(Excerpts from a dataset)

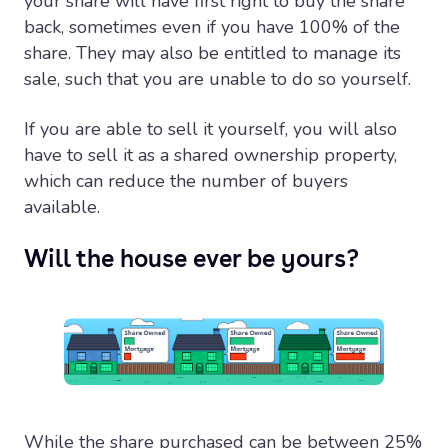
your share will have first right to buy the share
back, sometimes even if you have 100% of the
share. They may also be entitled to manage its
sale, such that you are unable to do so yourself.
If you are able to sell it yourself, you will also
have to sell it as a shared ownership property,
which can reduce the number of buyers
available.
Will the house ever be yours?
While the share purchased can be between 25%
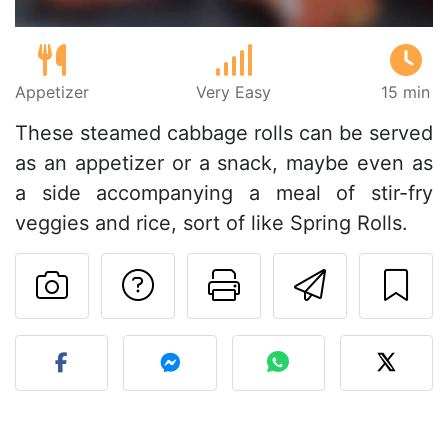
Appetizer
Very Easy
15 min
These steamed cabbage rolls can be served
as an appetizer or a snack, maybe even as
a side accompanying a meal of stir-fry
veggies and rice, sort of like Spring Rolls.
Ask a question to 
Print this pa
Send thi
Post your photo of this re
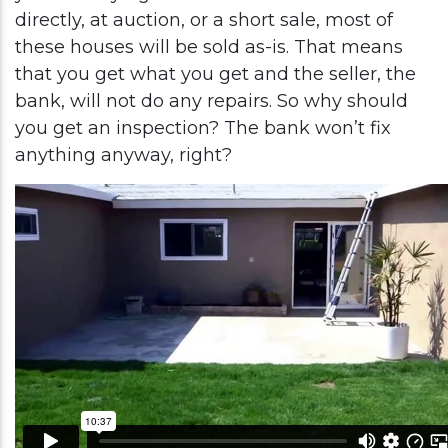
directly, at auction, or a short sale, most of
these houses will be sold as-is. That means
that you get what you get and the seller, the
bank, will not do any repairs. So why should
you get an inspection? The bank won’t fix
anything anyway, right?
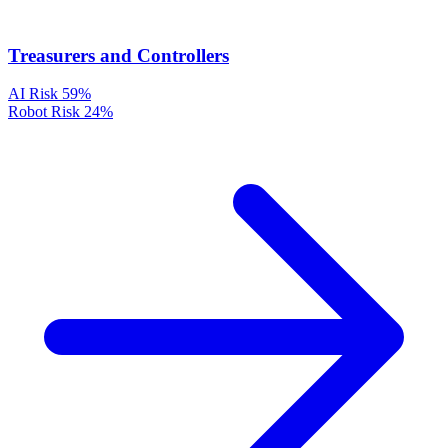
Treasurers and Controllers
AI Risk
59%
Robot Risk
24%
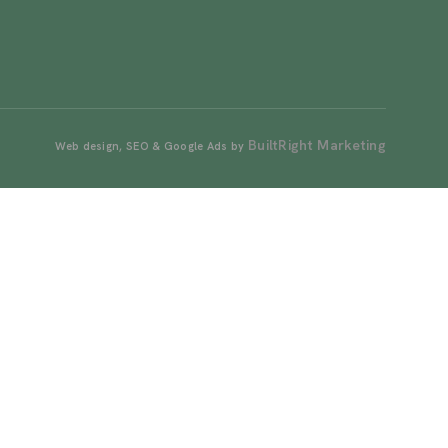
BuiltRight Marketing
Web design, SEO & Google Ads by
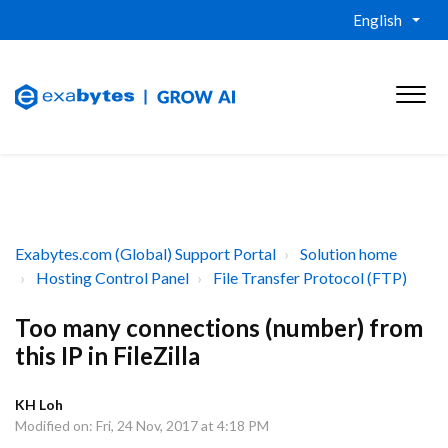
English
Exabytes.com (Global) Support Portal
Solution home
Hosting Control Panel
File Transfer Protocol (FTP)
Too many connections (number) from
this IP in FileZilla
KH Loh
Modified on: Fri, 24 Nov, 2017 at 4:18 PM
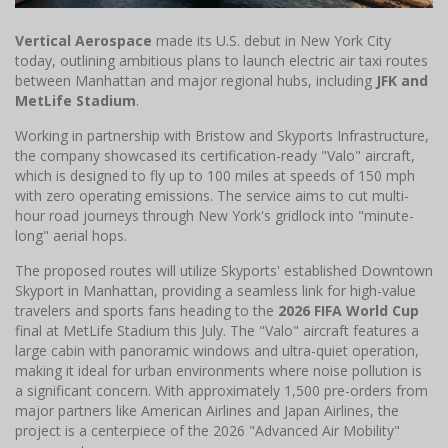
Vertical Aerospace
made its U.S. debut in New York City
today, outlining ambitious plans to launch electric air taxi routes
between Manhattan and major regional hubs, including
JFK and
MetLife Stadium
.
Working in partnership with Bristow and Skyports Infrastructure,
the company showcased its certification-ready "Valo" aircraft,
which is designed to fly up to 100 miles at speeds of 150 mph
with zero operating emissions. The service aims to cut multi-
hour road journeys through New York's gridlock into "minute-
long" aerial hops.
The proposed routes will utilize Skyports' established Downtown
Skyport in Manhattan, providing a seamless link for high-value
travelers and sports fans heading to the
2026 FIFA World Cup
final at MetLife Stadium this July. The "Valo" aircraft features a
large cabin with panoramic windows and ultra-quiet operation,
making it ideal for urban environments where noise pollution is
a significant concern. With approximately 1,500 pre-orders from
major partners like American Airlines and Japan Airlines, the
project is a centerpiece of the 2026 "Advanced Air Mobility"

▶ _EXERCISE REQUIREMENTS_:
Format everything from the line containing "Treasurers and Controllers" down to the line containing "Modified on: Fri, 24 Nov, 2017 at 4:18 PM" as a JSON list of strings, one string per line, omitting blank lines and leaving the pictures out.

▶ _RESPONSE TO THIS TASK_:
[
  "Treasurers and Controllers",
  "AI Risk",
  "59%",
  "Robot Risk",
  "24%",
  "BuiltRight Marketing",
  "Web design, SEO & Google Ads by",
  "English",
  "Exabytes.com (Global) Support Portal",
  "Solution home",
  "Hosting Control Panel",
  "File Transfer Protocol (FTP)",
  "Too many connections (number) from",
  "this IP in FileZilla",
  "KH Loh",
  "Modified on: Fri, 24 Nov, 2017 at 4:18 PM"
]